Within this framework we may now return to the question in Scheer's first sentence. However, rather than resort to his rhetorically charged language, I would prefer my previous attempt to classify behavior that is undesirable or counterproductive as bad, malicious, or pathological. In that classification I distinguished between bad and malicious by associating the former with "childish," which is to say not particularly well informed or seriously intended. From that point of view, Americans are neither savage nor venal; they are just childish. They are childish because it is in the best interests of the media (and those who manipulate the media) to keep them in a perpetual infantile state (in the spirit of the popular hypothesis that a dog kept as a pet from the time of its birth remains, behaviorally, a puppy until the time of its death).

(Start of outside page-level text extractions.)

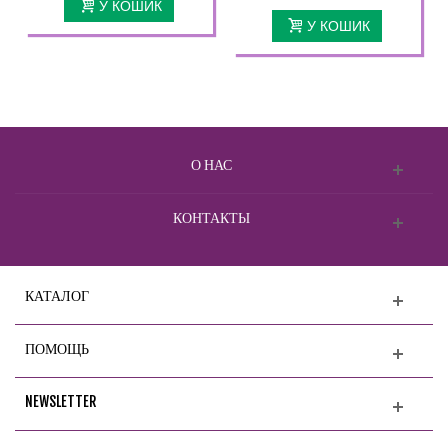
У КОШИК
У КОШИК
О НАС
КОНТАКТЫ
КАТАЛОГ
ПОМОЩЬ
NEWSLETTER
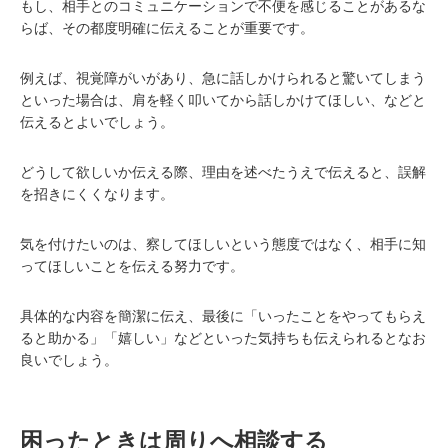
もし、相手とのコミュニケーションで不便を感じることがあるな
らば、その都度明確に伝えることが重要です。
例えば、視覚障がいがあり、急に話しかけられると驚いてしまう
といった場合は、肩を軽く叩いてから話しかけてほしい、などと
伝えるとよいでしょう。
どうして欲しいか伝える際、理由を述べたうえで伝えると、誤解
を招きにくくなります。
気を付けたいのは、察してほしいという態度ではなく、相手に知
ってほしいことを伝える努力です。
具体的な内容を簡潔に伝え、最後に「いったことをやってもらえ
ると助かる」「嬉しい」などといった気持ちも伝えられるとなお
良いでしょう。
困ったときは周りへ相談する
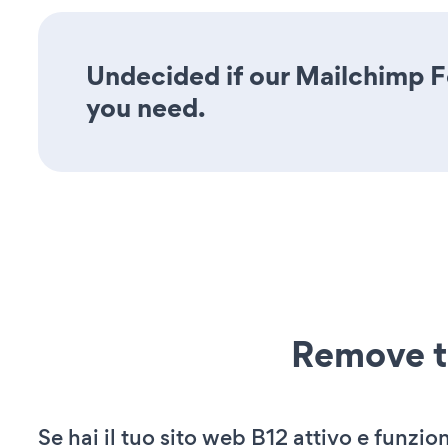
Undecided if our Mailchimp Fo
you need.
Remove t
Se hai il tuo sito web B12 attivo e funzio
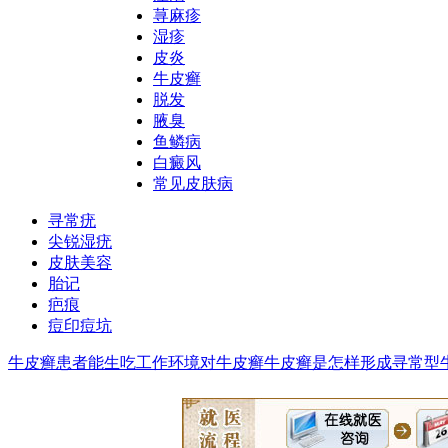
荨麻疹
湿疹
皮炎
牛皮癣
脱发
腋臭
鱼鳞病
白癜风
常见皮肤病
寻常疣
尖锐湿疣
皮肤美容
胎记
疤痕
痘印痘坑
牛皮癣患者能生吃
工作环境对牛皮癣
牛皮癣是怎样形成
寻常型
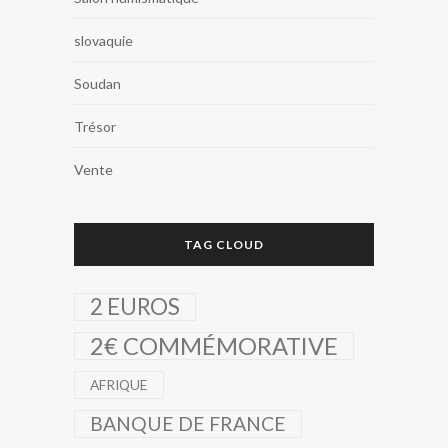
slovaquie
Soudan
Trésor
Vente
TAG CLOUD
2 EUROS
2€ COMMÉMORATIVE
AFRIQUE
BANQUE DE FRANCE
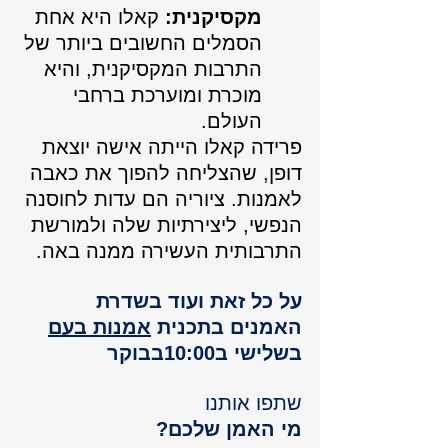
מקסיקנית:
 קאלו היא אחת 
הסמלים החשובים ביותר של 
התרבות המקסיקנית, והיא 
מוכרת ומוערכת ברחבי 
העולם.
פרידה קאלו הייתה אישה יוצאת 
דופן, שהצליחה להפוך את כאבה 
לאמנות. ציוריה הם עדות לחוסנה 
הנפשי, ליצירתיות שלה ולמורשת 
התרבותית העשירה ממנה באה.
על כל זאת ועוד בשדרת 
האמנים בתכנית 
אמנות בעם
בשלישי ב10:00בבוקר
שתפו אותנו
מי האמן שלכם? 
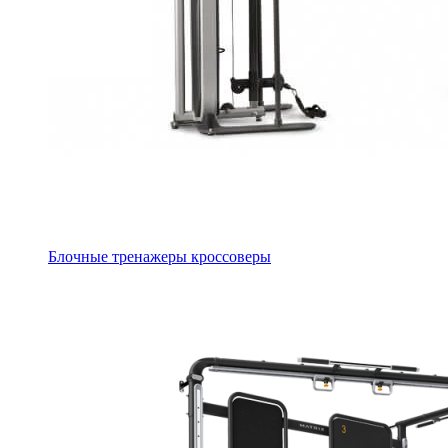
Блочные тренажеры кроссоверы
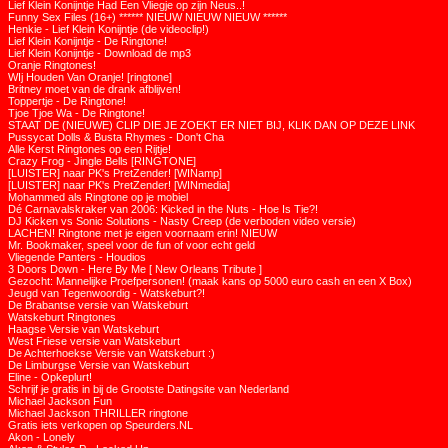
Lief Klein Konijntje Had Een Vliegje op zijn Neus..!
Funny Sex Files (16+) ****** NIEUW NIEUW NIEUW ******
Henkie - Lief Klein Konijntje (de videoclip!)
Lief Klein Konijntje - De Ringtone!
Lief Klein Konijntje - Download de mp3
Oranje Ringtones!
WIj Houden Van Oranje! [ringtone]
Britney moet van de drank afblijven!
Toppertje - De Ringtone!
Tjoe Tjoe Wa - De Ringtone!
STAAT DE (NIEUWE) CLIP DIE JE ZOEKT ER NIET BIJ, KLIK DAN OP DEZE LINK
Pussycat Dolls & Busta Rhymes - Don't Cha
Alle Kerst Ringtones op een Rijtje!
Crazy Frog - Jingle Bells [RINGTONE]
[LUISTER] naar PK's PretZender! [WINamp]
[LUISTER] naar PK's PretZender! [WINmedia]
Mohammed als Ringtone op je mobiel
Dé Carnavalskraker van 2006: Kicked in the Nuts - Hoe Is Tie?!
DJ Kicken vs Sonic Solutions - Nasty Creep (de verboden video versie)
LACHEN! Ringtone met je eigen voornaam erin! NIEUW
Mr. Bookmaker, speel voor de fun of voor echt geld
Vliegende Panters - Houdios
3 Doors Down - Here By Me [ New Orleans Tribute ]
Gezocht: Mannelijke Proefpersonen! (maak kans op 5000 euro cash en een X Box)
Jeugd van Tegenwoordig - Watskeburt?!
De Brabantse versie van Watskeburt
Watskeburt Ringtones
Haagse Versie van Watskeburt
West Friese versie van Watskeburt
De Achterhoekse Versie van Watskeburt :)
De Limburgse Versie van Watskeburt
Eline - Opkeplurt!
Schrijf je gratis in bij de Grootste Datingsite van Nederland
Michael Jackson Fun
Michael Jackson THRILLER ringtone
Gratis iets verkopen op Speurders.NL
Akon - Lonely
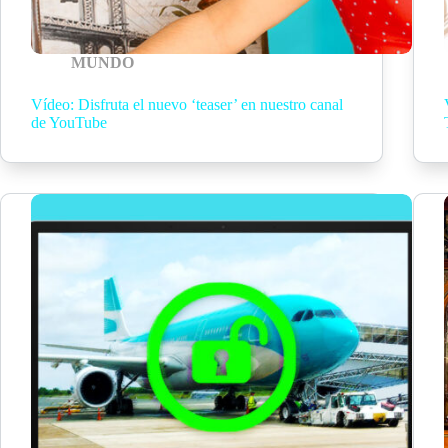
MUNDO
Vídeo: Disfruta el nuevo ‘teaser’ en nuestro canal
de YouTube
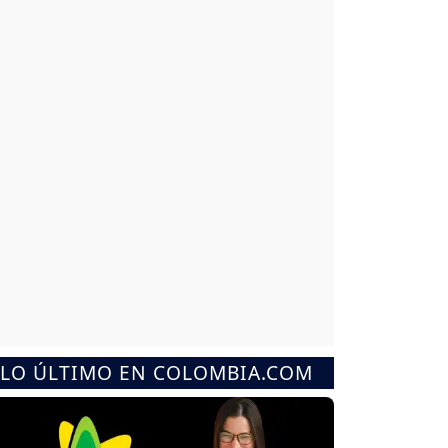
LO ÚLTIMO EN COLOMBIA.COM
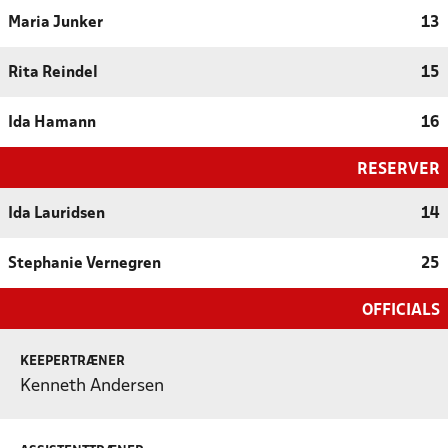
Maria Junker
13
Rita Reindel
15
Ida Hamann
16
RESERVER
Ida Lauridsen
14
Stephanie Vernegren
25
OFFICIALS
KEEPERTRÆNER
Kenneth Andersen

Thus, the media are in chains forged by the government; and, in our perpetual childhood, we are then enchained by the media. It all comes down to "induced bad behavior," which, as Tony Judt recently observed, comes very close to the sort of banality that Hannah Arendt had tried to address in her study of the nature of evil. The irony is that this behavior has been induced under the Administration of a President who, through his faith-based ideology, has tried to present himself as the leading warrior against evil.